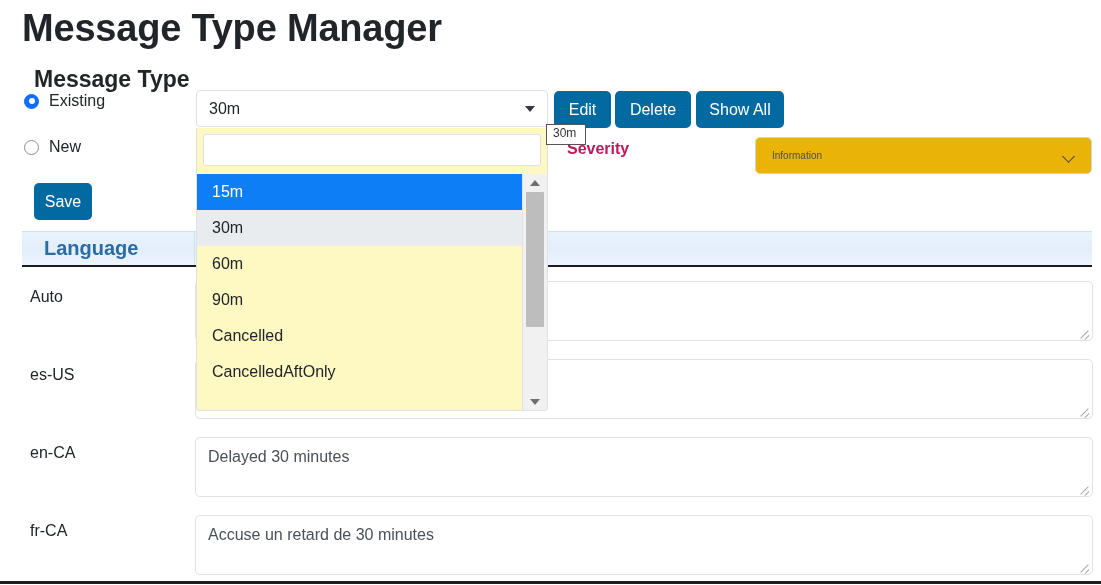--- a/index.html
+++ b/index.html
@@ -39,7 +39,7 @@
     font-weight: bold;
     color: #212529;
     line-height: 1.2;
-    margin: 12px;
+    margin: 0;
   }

* **Action item**: From the first line to the last, copy the records exactly and skip the pictures.

* **Your solution**:
--- a/index.html
+++ b/index.html
@@ -39,7 +39,7 @@
     font-weight: bold;
     color: #212529;
     line-height: 1.2;
-    margin: 12px;
+    margin: 0;
   }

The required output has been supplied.